電子書籍だとフォントが統一されてるから、狂気にしか見えないよ。

習字の授業が硬筆/毛筆じゃなくコピペの練習になる時代はいつか来るのかもしれないが、教師が入力の概念を知らない時代は来てほしくない。

GIF FILE

虚無。
GIF FILEの中の人の気持ちなんて考えたこともなかった。
世界に決められた行動しか取れないというのは、地獄以外の何者でもない。
一度はコミュニケーションが生まれて、起承転結の承までは進んだのに、話が萎んでしまった。
どれだけ制約があったとしても、自分で自分の行動を決められるというのは幸せなことなのだと知った。

最後の1日

あ、これ、ラストシーンが冒頭の報道に繋がるのか。
虚しい。でも、人は「これが人生の最後の一日だ」と自覚できるわけじゃない。

将来の希望に満ち溢れている人と話して生気を吸い取られる感じ分かる。
それに私も、自分の人生に一生懸命になれなくて、だらしなくて、何の取り柄もない失敗作。
キラキラしてなくても、何の取り柄もなくても、なんの目標もなくてもなんとなく生きていける世界になってくれ。
無理ならもう来世に望みを賭けるしかない。

クラムゲートの封は切られる

考えてみれば、例えば100年前と比べて物質的にも技術的にも政治的にも著しい進化を遂げているのに、ちっとも幸せな気がしない。
結局のところ究極の幸福は、時間を止めることなのかもしれない。あらゆる不幸は時間の経過から生み出されているのかもしれない。

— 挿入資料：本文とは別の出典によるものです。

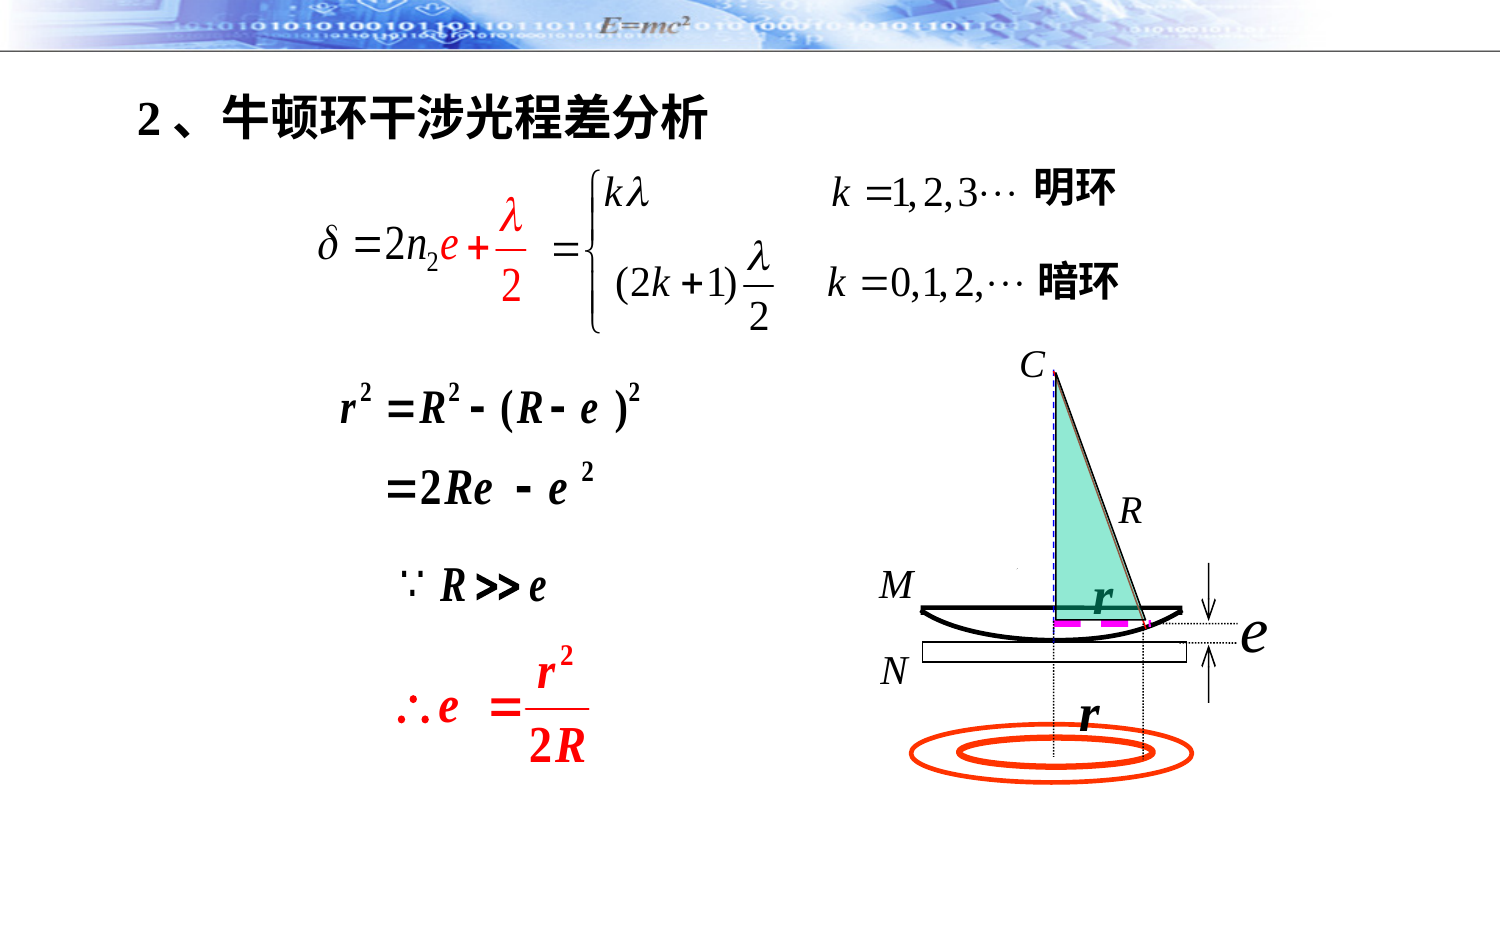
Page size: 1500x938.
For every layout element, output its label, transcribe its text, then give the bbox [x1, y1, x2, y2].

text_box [311, 209, 454, 285]
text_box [392, 631, 600, 775]
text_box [333, 370, 647, 448]
picture [0, 0, 1500, 52]
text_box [377, 448, 604, 530]
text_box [400, 551, 566, 627]
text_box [542, 153, 1137, 341]
text_box 2、牛顿环干涉光程差分析 [122, 79, 747, 153]
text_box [872, 341, 1272, 783]
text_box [459, 184, 534, 312]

私が結果的に都市を滅ぼす行動を取っていたとしたら、少なくとも一週間は寝込むと思うし、なんなら自責の念に囚われて首を括ると思う。
ディジーのように考えられたらどんなにいいか。
でもどうしても、時間を止められて永遠に生き続ける=死とは捉えられない。CLAMPのツバサの影響かもしれない。